* **About this task**: For the listing below, show each line that includes the string "coffee".

━━━━━━━━━━━━━━━━

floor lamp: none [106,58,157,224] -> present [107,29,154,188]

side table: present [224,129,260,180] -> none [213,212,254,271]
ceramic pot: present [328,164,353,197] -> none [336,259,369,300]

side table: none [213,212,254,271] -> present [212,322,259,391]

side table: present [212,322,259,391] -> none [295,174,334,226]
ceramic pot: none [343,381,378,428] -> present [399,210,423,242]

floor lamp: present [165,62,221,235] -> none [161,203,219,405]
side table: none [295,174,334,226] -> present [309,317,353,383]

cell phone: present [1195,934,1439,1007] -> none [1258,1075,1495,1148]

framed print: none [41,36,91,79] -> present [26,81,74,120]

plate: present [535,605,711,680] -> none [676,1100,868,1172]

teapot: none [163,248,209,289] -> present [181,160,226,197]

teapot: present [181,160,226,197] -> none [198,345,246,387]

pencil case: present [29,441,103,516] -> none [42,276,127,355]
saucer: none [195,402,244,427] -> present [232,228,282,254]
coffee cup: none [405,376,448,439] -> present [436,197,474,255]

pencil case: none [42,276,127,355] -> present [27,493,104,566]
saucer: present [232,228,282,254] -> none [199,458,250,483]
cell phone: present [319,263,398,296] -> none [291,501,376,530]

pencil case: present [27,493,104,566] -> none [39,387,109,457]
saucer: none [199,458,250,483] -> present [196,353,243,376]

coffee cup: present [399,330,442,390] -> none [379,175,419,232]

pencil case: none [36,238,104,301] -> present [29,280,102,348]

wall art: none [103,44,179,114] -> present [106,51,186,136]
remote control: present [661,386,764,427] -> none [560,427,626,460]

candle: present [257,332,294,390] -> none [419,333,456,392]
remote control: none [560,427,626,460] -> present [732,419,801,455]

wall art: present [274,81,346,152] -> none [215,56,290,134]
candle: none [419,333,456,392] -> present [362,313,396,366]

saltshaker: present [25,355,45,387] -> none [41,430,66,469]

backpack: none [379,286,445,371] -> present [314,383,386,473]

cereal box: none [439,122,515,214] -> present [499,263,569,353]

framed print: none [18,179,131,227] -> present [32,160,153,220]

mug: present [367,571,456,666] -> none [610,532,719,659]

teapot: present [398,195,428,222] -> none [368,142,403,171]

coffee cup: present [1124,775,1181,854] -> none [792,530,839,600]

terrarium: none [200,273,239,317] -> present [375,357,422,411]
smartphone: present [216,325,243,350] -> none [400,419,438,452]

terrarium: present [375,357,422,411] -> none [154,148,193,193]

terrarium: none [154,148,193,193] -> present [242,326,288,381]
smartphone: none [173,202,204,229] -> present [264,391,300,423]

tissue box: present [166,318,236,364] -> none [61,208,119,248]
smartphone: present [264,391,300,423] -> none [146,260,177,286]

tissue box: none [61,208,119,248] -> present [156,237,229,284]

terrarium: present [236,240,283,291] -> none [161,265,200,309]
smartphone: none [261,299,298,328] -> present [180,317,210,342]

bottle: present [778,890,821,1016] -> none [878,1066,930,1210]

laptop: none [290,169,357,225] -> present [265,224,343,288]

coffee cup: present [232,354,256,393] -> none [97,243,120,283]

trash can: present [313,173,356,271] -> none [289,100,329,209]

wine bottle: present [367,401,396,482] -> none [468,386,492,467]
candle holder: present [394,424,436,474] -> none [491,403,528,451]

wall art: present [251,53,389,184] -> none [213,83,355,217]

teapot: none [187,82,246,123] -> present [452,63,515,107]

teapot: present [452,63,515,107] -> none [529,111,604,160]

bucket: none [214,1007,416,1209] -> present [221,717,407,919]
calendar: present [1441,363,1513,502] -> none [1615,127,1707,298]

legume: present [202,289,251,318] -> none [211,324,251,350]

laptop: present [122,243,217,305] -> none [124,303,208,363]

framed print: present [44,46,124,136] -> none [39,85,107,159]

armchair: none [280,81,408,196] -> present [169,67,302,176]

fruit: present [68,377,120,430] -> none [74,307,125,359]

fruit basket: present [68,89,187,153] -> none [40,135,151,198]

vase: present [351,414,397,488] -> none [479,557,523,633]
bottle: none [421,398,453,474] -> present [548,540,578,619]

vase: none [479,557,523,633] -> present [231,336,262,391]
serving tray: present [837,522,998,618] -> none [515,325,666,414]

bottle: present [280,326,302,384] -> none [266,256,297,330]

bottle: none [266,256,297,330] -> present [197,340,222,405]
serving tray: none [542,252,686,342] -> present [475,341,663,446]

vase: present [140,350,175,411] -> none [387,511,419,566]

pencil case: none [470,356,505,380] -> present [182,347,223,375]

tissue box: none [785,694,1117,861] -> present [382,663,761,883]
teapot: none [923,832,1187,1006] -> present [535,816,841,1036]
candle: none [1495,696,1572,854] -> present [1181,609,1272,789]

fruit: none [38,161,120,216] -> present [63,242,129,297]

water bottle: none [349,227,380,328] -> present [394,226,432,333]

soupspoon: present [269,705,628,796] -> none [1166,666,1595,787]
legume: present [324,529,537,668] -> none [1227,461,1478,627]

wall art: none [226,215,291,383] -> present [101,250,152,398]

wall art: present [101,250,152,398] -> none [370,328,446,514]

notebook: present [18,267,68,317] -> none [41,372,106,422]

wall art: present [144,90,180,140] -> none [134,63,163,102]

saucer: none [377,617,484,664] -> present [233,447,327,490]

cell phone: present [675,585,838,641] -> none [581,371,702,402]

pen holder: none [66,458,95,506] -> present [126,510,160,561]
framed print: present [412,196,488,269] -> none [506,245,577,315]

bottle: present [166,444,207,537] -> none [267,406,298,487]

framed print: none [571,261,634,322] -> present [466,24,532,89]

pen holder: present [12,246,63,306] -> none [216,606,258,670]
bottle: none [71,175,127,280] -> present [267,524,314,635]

━━━━━━━━━━━━━━━━

* **Reply**:
coffee cup: none [405,376,448,439] -> present [436,197,474,255]
coffee cup: present [399,330,442,390] -> none [379,175,419,232]
coffee cup: present [1124,775,1181,854] -> none [792,530,839,600]
coffee cup: present [232,354,256,393] -> none [97,243,120,283]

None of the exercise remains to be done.